China has vowed to lift 148,000 villages out of poverty by 2010. The plan 
would benefit 23.6 million people, 80 per cent of the country's rural poor. 
Liu Jian, director of the Chinese State Council Leading Group Office for 
Poverty Alleviation and Development, made the remarks yesterday at the 
Ministerial Level Poverty Reduction Seminar for Developing Countries in Beijing. 
"Ten per cent of the nation's poverty-reduction funds will be used in job 
training for rural people in the next five years so that the group can enter the 
non-agricultural job market," Liu said. 
"The State Council has recognized 30 labour pilot training bases across the 
country. A sound training network will take shape, and it is expected 90 per 
cent of the rural population will find jobs after they are trained." 

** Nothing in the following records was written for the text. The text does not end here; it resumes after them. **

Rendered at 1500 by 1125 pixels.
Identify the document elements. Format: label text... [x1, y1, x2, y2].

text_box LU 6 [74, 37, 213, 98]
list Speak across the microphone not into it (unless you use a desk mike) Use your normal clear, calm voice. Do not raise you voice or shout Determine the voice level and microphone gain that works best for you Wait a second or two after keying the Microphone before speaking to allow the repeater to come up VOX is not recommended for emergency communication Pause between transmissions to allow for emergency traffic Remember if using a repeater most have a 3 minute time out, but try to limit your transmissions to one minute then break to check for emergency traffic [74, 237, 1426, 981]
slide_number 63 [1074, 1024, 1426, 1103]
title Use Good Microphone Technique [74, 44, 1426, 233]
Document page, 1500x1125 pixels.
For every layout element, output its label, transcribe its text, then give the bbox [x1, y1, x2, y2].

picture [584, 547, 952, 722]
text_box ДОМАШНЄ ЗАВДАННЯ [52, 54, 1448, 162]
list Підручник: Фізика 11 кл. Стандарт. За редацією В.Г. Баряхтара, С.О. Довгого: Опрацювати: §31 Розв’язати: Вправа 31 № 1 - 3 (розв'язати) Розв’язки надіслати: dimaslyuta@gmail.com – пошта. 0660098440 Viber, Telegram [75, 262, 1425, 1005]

The country will also give more support to major enterprises that contribute 
the most to the poverty reduction cause at the local level. To date the Leading 
Group Office has authorized 260 such enterprises, which help more than 13 
million poor people. 
China launched its poverty reduction campaign in 1986. Up to 2005, poverty 
alleviation aid had reached 125.6 billion yuan (US$15.7 billion), as well as 200 
billion yuan (US$25 billion) in interest-free loans, the Leading Group Office 
report said. 
The number of people living in absolute poverty, those earning less than 683 
yuan (US$85.38) a year, decreased from 125 million in 1985 to 23.65 million at 
the end of 2005, the report said. 
More than 70 per cent of villages in 592 counties originally included in the 
poverty alleviation plan had access to roads, electricity, telephone service, 
satellite TV, safe drinking water and healthcare services at the end of 2005. 
The enrolment rate of school-age children was 94.7 per cent. 
The number of people lifted out of poverty in China represents 75 per cent 
the total of all developing countries, the report said. 
"The Chinese leadership has formulated an ambitious vision of balanced 
development quite similar to the Millennium Development Goals," UN 
Secretary-General Kofi Annan wrote in a congratulatory letter released 
yesterday. "The UN applauds the emphasis on reducing inequality and promoting 
growth that is both sustainable and inclusive." 
Liu said that aside from its domestic progress, China would like to become an 
international platform for exchange and collaboration on poverty reduction among 
developing countries. 
China also issued China Poverty Eradication Awards yesterday to 12 
individuals and organizations to mark the International Day for the Eradication 
of Poverty. 
In a written speech to the ceremony, Premier Wen Jiabao said the eradication 
of poverty in China requires a sustained and long-term effort, and governments 
must do more to improve living conditions in underdeveloped regions. 
Poverty eradication is a historic task for China, said Wen, adding that 
society should support and take part in the efforts being made and that 
anti-poverty models should be widely publicized. 
Among the winners were the United Nations Development Programme, China 
Construction Bank, the China Children and Teenagers' Fund, the China Lifeline 
Express Foundation and several individuals such as Wang Guangmei, the wife of 
former Chairman of People's Republic Liu Shaoqi, who passed away on Friday.